Monkeypox infection: symptoms, cause, effects, treatment

The U.K. health authorities have confirmed a case of monkeypox. The first-ever recorded occurrence of the monkeypox virus in the U.K. was in 2018, and since then a handful of cases have been confirmed by health authorities.

What is monkeypox infection?

Monkeypox is an infectious disease caused by the monkeypox virus that can occur in certain animals and humans. The disease can appear similar to chickenpox.

Monkeypox virus is an Orthopoxvirus, a genus of the family Poxviridae that contains other viral species that target mammals. The virus is found mainly in tropical rainforest regions of Central and West Africa.

Symptoms of Monkeypox

Symptoms begin with fever, headache, muscle pains, swollen lymph nodes, and feeling tired.

This is followed by a rash that forms blisters and crusts over.The time from exposure to onset of symptoms is around 10 days. The duration of symptoms is typically 2 to 5 weeks.


The disease mostly occurs in Central and West Africa. It was first identified in 1958 among laboratory monkeys. The first cases in humans were found in 1970 in the Democratic Republic of the Congo.

Limited person-to-person spread of infection has been reported in disease-endemic areas in Africa.
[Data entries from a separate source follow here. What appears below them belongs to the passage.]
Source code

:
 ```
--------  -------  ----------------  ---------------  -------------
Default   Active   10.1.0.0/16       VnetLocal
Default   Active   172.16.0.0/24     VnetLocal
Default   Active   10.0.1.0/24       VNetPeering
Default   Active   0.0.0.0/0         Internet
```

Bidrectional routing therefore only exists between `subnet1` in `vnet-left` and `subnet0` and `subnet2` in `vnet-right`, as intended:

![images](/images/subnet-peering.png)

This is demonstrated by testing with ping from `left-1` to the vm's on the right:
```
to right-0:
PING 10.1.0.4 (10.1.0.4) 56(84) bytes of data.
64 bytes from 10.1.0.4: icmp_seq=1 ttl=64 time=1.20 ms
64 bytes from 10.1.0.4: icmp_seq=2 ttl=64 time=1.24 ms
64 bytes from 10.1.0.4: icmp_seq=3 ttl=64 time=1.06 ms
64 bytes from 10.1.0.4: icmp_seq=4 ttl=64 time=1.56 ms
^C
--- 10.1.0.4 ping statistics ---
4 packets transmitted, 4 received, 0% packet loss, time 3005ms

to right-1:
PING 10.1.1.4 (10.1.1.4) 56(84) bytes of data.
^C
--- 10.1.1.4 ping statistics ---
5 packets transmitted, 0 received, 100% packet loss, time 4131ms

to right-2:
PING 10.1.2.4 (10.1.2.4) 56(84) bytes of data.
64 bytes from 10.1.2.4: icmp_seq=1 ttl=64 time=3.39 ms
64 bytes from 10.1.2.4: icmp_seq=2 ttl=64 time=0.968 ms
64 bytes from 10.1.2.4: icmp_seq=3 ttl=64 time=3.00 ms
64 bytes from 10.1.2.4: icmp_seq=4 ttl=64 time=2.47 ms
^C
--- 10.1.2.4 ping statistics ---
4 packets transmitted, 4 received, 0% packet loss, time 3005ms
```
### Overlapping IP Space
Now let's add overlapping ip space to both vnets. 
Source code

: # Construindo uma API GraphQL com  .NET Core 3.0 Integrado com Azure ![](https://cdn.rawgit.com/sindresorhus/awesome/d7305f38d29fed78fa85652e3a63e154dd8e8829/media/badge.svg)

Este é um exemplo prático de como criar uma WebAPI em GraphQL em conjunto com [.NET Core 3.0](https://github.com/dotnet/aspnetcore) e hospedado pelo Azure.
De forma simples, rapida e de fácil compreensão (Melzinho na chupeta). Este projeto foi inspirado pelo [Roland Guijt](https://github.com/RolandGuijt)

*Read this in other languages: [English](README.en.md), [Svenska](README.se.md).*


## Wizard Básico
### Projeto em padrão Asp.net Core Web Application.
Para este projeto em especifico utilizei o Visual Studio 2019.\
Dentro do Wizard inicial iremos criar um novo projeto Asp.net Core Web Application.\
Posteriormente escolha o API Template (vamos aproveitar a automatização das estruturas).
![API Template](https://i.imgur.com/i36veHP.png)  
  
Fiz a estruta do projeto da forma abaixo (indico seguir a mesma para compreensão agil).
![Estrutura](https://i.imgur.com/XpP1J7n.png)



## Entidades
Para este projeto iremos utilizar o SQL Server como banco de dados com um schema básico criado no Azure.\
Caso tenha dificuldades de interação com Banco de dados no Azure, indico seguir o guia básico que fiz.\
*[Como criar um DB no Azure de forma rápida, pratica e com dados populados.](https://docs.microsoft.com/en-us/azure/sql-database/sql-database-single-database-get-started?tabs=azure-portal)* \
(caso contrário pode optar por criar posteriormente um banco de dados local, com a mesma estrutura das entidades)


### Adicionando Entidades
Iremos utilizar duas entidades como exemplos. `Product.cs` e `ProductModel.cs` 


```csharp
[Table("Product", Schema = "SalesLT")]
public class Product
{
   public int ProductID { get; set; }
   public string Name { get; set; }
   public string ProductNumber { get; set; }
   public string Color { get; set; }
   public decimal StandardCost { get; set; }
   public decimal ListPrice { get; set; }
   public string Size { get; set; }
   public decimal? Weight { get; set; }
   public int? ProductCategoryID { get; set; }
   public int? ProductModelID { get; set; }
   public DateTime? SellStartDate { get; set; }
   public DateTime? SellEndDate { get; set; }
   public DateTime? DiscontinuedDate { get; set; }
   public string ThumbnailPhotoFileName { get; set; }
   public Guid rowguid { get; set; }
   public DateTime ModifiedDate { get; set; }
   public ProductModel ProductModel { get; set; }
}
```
Non-fatal cases of monkeypox can result in permanent vision loss due to damage of the cornea.

Human Infection

Humans can be infected by an animal via a bite, or by direct contact with an infected animal’s bodily fluids. The virus can also spread from human to human, by respiratory (airborne) contact or by contact with an infected person’s bodily fluids.

Treatment of Monkeypox

Currently, no treatment for monkeypox has been shown to be effective or safe. Vaccination against smallpox is assumed to provide protection against human monkeypox infection.